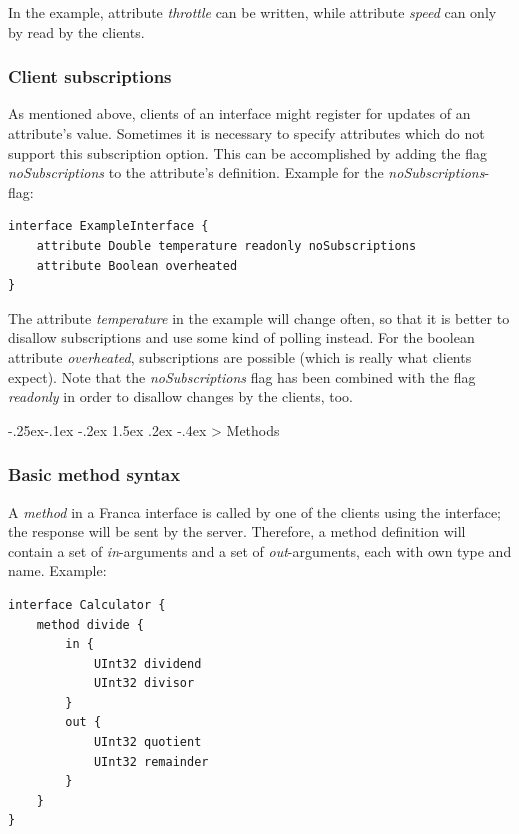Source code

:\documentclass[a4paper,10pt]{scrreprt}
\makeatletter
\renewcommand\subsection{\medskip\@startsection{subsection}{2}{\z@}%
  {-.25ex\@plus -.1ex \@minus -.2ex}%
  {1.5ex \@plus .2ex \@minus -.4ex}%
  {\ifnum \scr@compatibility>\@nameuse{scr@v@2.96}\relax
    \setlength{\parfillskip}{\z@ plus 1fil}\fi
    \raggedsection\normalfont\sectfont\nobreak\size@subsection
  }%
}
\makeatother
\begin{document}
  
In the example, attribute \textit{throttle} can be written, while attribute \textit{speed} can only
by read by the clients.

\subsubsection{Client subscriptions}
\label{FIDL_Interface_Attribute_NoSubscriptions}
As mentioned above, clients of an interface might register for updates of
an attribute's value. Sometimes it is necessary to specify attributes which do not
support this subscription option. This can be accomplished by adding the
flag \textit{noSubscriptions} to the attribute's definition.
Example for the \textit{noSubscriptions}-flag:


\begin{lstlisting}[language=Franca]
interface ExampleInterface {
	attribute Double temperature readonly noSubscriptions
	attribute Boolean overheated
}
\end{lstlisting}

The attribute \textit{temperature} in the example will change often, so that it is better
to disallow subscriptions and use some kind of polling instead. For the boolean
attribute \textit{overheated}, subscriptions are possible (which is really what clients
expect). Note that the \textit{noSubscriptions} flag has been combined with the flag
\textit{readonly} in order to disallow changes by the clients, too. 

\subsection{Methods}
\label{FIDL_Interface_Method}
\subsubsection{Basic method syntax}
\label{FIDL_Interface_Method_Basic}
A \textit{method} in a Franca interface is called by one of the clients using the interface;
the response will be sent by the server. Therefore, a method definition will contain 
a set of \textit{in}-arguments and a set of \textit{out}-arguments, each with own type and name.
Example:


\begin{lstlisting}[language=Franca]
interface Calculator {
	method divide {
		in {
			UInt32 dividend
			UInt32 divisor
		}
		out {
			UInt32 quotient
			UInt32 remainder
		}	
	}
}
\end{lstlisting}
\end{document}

§ Task
Exactly as they stand, set down the lines from the start of the material through the line with "support this subscription", both ends included, omitting the pictures.

§ Response below
Source code

:\documentclass[a4paper,10pt]{scrreprt}
\makeatletter
\renewcommand\subsection{\medskip\@startsection{subsection}{2}{\z@}%
  {-.25ex\@plus -.1ex \@minus -.2ex}%
  {1.5ex \@plus .2ex \@minus -.4ex}%
  {\ifnum \scr@compatibility>\@nameuse{scr@v@2.96}\relax
    \setlength{\parfillskip}{\z@ plus 1fil}\fi
    \raggedsection\normalfont\sectfont\nobreak\size@subsection
  }%
}
\makeatother
\begin{document}
  
In the example, attribute \textit{throttle} can be written, while attribute \textit{speed} can only
by read by the clients.

\subsubsection{Client subscriptions}
\label{FIDL_Interface_Attribute_NoSubscriptions}
As mentioned above, clients of an interface might register for updates of
an attribute's value. Sometimes it is necessary to specify attributes which do not
support this subscription option. This can be accomplished by adding the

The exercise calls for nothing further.